--- START ---
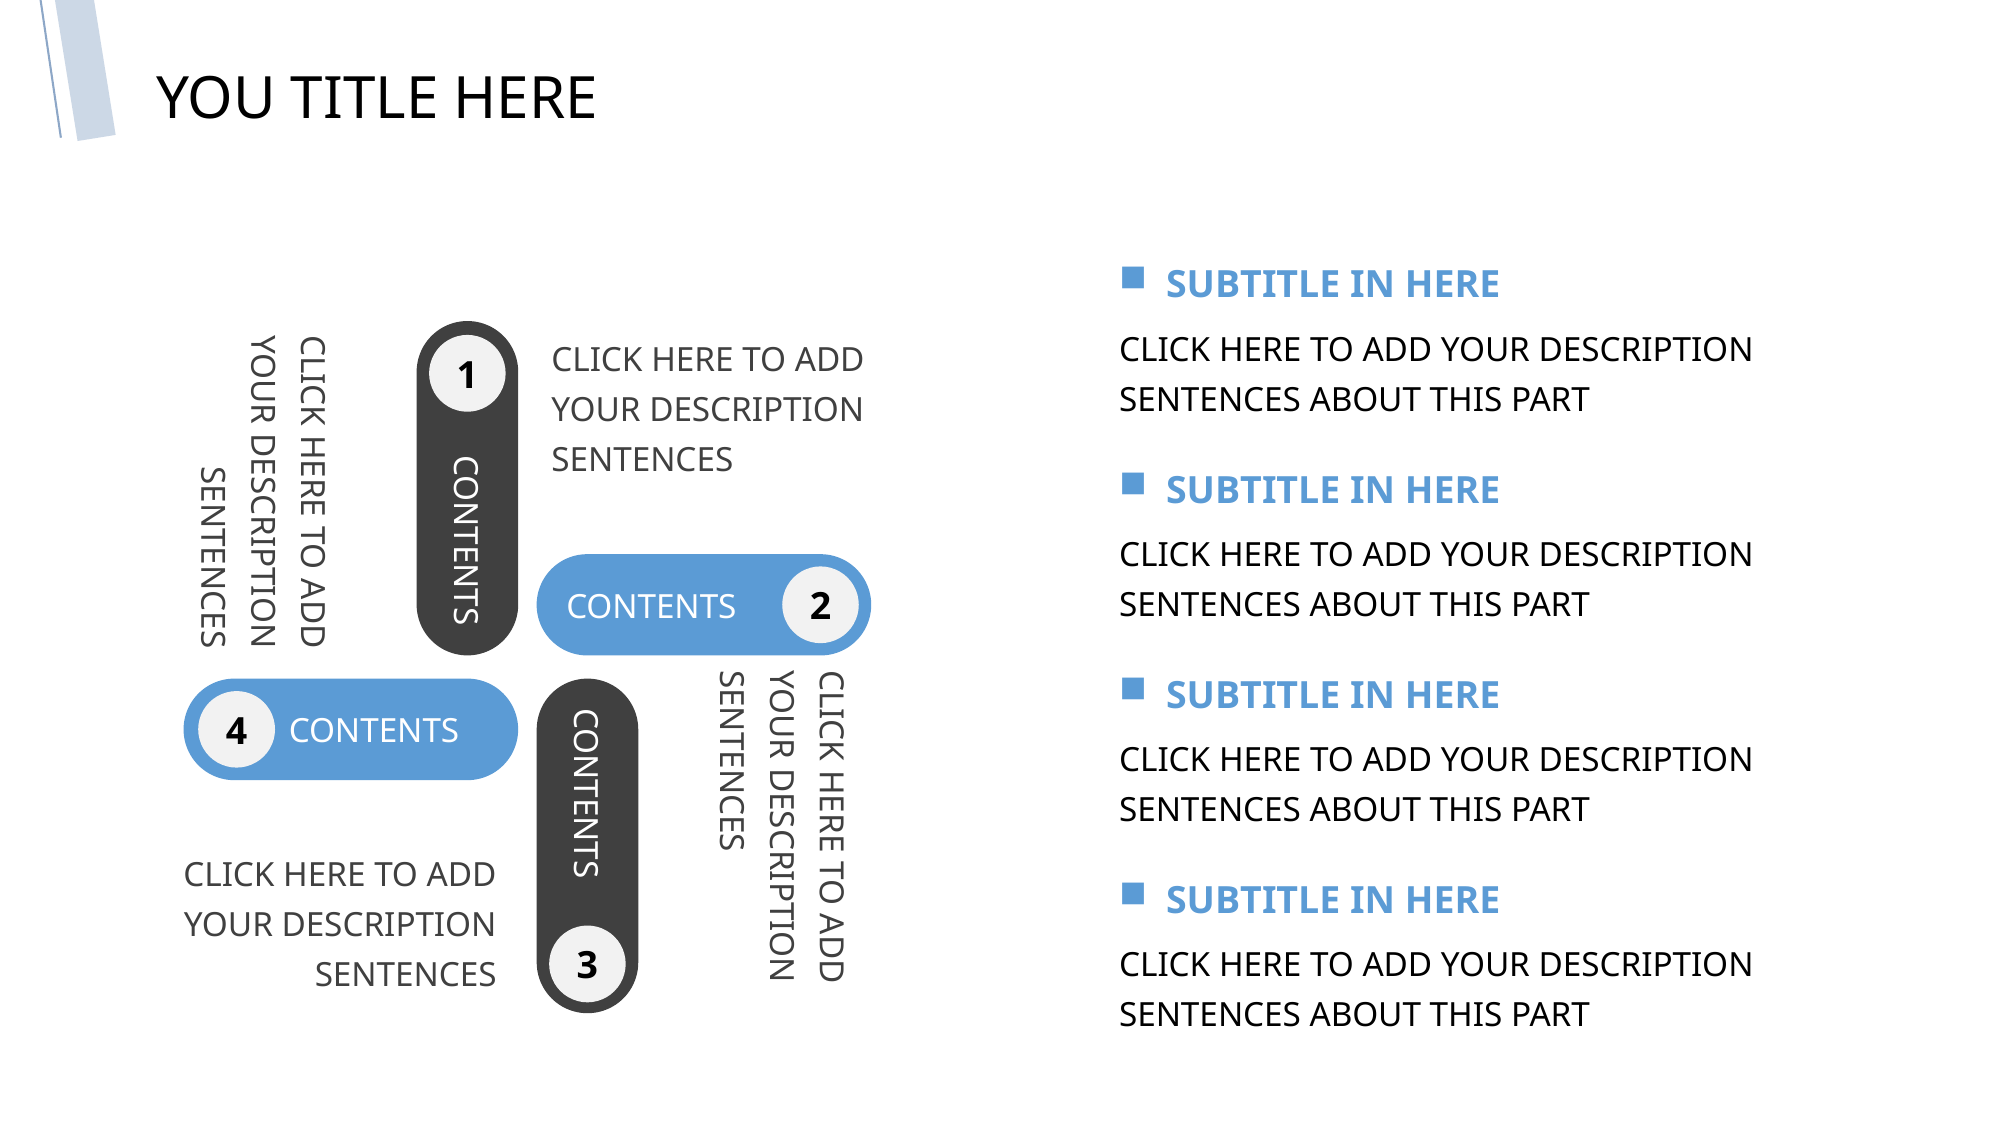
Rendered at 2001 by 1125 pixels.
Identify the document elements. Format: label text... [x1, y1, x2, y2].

text_box SUBTITLE IN HERE CLICK HERE TO ADD YOUR DESCRIPTION SENTENCES ABOUT THIS PART [1104, 652, 1869, 836]
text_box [416, 320, 519, 656]
text_box SUBTITLE IN HERE CLICK HERE TO ADD YOUR DESCRIPTION SENTENCES ABOUT THIS PART [1104, 241, 1869, 426]
text_box CLICK HERE TO ADD YOUR DESCRIPTION SENTENCES [706, 656, 871, 1093]
text_box CLICK HERE TO ADD YOUR DESCRIPTION SENTENCES [74, 835, 512, 1001]
text_box SUBTITLE IN HERE CLICK HERE TO ADD YOUR DESCRIPTION SENTENCES ABOUT THIS PART [1104, 447, 1869, 631]
text_box YOU TITLE HERE [141, 52, 870, 138]
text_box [183, 678, 519, 781]
text_box SUBTITLE IN HERE CLICK HERE TO ADD YOUR DESCRIPTION SENTENCES ABOUT THIS PART [1104, 857, 1869, 1041]
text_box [536, 678, 639, 1014]
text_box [536, 554, 872, 656]
text_box CLICK HERE TO ADD YOUR DESCRIPTION SENTENCES [536, 321, 974, 486]
text_box CLICK HERE TO ADD YOUR DESCRIPTION SENTENCES [187, 226, 352, 664]
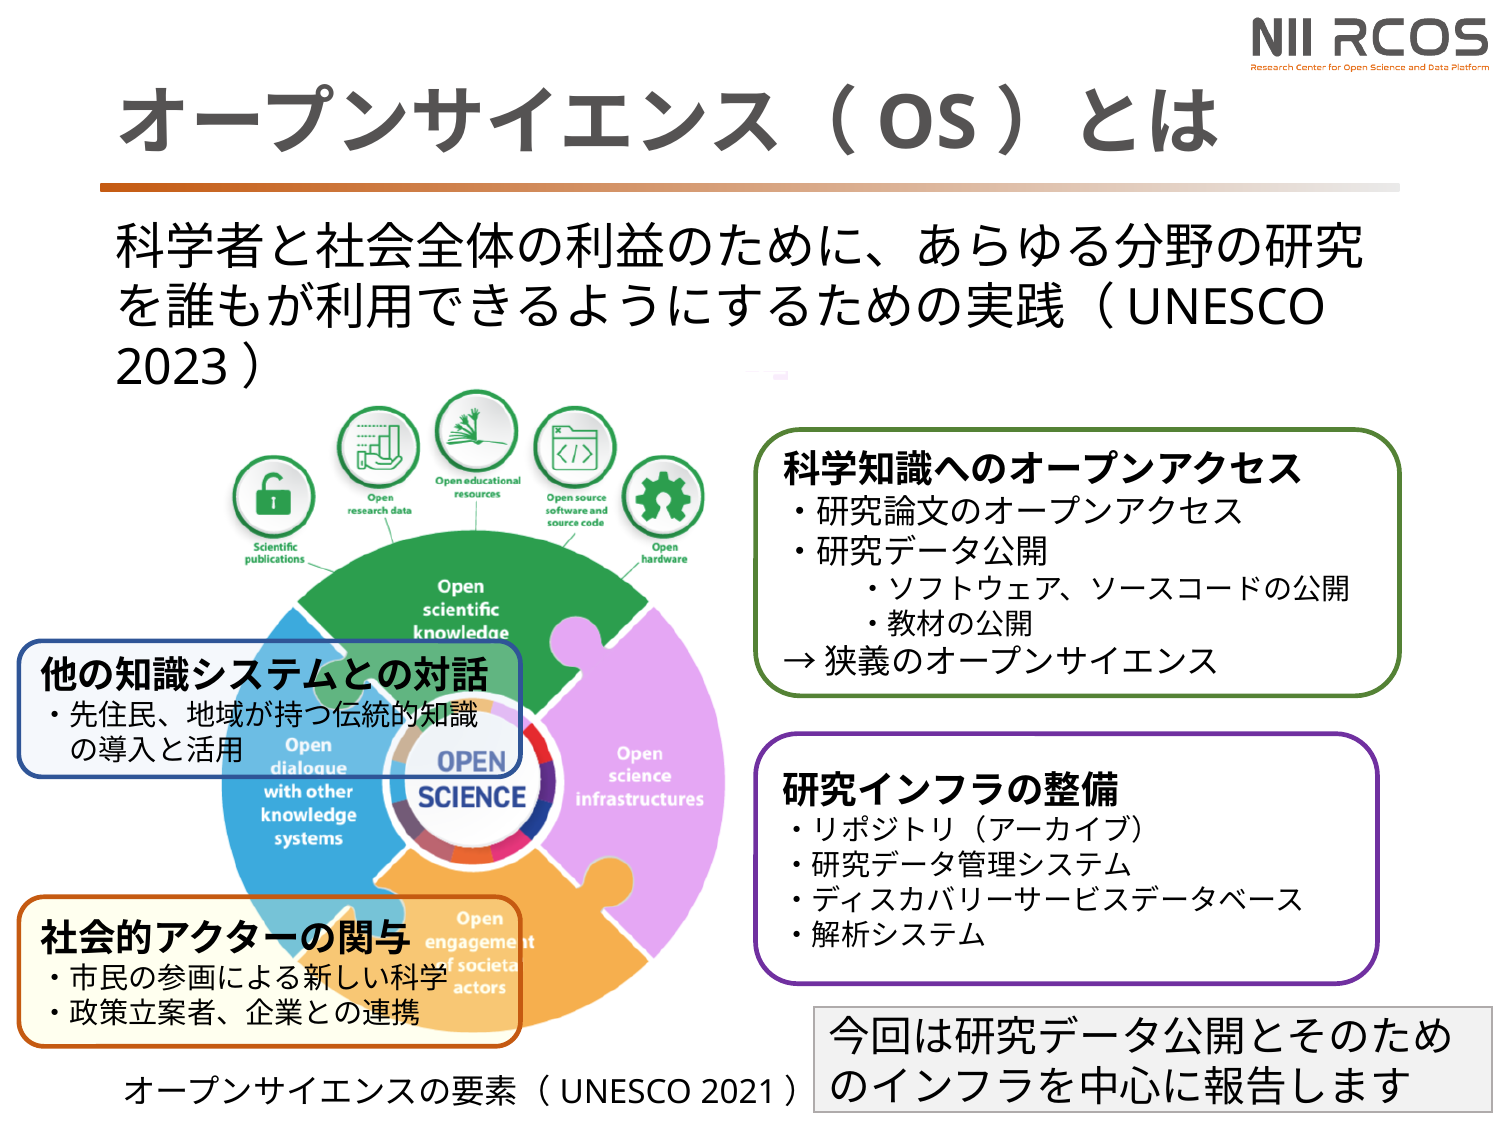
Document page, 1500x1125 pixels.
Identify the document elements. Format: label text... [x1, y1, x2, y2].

text_box 今回は研究データ公開とそのためのインフラを中心に報告します [813, 1006, 1493, 1113]
picture [165, 371, 788, 1047]
text_box 社会的アクターの関与 ・市民の参画による新しい科学 ・政策立案者、企業との連携 [17, 895, 100, 1048]
picture [1251, 17, 1489, 72]
text_box オープンサイエンスの要素（UNESCO 2021） [107, 1081, 847, 1118]
title オープンサイエンス（OS）とは [100, 59, 1400, 178]
text_box 他の知識システムとの対話 ・先住民、地域が持つ伝統的知識 の導入と活用 [17, 639, 100, 778]
list 科学者と社会全体の利益のために、あらゆる分野の研究を誰もが利用できるようにするための実践（UNESCO 2023） [100, 206, 1400, 1081]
--- END ---
- **EXERCISE AIM**
In the records above, find every line containing the word "pixels" and show it.

- **RESULT OF THE EXERCISE**
Rendered at 2001 by 1125 pixels.
Document page, 1500x1125 pixels.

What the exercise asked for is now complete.